C4.5 decision tree (DT)
C4.5 DT is a branch-test-based classifier (Quinlan 1993). A branch in a decision tree corresponds to a group of data classes and a leaf represents a specific data class. A decision node specifies a test to be conducted on a single descriptor value, with one branch and its subsequent data classes as possible outcomes of the test. A given compound with vector x is classified by starting at the root of the tree and moving through the tree until a leaf is encountered. At each non-leaf decision node, a test is conducted and the classification process proceeds to the branch selected by the test. Upon reaching the destination leaf, the data class of the given compound is predicted to be that associated with the leaf.

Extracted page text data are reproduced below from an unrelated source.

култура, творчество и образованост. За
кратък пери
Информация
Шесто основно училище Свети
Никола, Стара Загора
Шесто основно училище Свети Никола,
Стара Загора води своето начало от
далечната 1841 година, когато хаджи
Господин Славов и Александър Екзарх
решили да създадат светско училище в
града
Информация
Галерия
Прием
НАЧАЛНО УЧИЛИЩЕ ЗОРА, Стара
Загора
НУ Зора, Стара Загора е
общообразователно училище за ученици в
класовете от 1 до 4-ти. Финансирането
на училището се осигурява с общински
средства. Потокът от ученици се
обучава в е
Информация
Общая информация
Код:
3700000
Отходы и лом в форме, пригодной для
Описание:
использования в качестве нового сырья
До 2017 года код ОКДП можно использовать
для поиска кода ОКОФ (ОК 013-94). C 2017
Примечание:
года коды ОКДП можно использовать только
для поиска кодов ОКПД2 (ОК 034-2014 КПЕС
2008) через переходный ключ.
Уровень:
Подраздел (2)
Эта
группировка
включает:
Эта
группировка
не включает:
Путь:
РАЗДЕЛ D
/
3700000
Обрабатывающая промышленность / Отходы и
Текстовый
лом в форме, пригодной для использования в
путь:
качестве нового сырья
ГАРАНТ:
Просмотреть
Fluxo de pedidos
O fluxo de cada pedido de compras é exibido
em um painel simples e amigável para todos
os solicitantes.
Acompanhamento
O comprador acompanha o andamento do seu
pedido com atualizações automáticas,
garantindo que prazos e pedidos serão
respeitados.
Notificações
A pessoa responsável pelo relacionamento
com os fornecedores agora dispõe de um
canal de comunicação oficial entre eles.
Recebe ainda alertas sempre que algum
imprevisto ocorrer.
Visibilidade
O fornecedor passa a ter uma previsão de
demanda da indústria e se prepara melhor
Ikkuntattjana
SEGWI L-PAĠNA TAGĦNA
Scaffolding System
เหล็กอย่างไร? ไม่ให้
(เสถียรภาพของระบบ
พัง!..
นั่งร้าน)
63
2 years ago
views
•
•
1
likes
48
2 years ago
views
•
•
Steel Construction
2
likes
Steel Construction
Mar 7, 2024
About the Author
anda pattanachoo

The algorithm is a recursive greedy heuristic that selects descriptors for membership within the tree. It uses recursive partitioning to examine every descriptor of the compounds in the training set and rank them according to their ability to partition the remaining compounds, thereby constructing a decision tree. Whether or not a descriptor is included within the tree is based on the value of its information gain. As a statistical property, information gain measures how well the descriptor separate training cases into subsets in which the data class is homogeneous. For descriptors with continuous values, a threshold value had to be established within each descriptor so that it could partition the training cases into subsets. These threshold values for each descriptor were established by rank ordering the values within each descriptor from lowest to highest and repeatedly calculating the information gain using the arithmetical midpoint between all successive values within the rank order. The midpoint value with the highest information gain was selected as the threshold value for the descriptor. That descriptor with the highest information gain (information being the most useful for classification) was then selected for inclusion in the DT. The algorithm continued to build the tree in this manner until it accounted for all training cases. Ties between descriptors that were equal in terms of information gain were broken randomly (Carnahan et al. 2003).
References
- Carnahan B, Meyer G and Kuntz L-A (2003). Comparing statistical and machine learning classifiers: Alternatives for predictive modeling in human factors research. Human Factors 45(3): 408-423.
- Quinlan JR (1993). C4.5 : programs for machine learning. San Mateo, Calif, Morgan Kaufmann.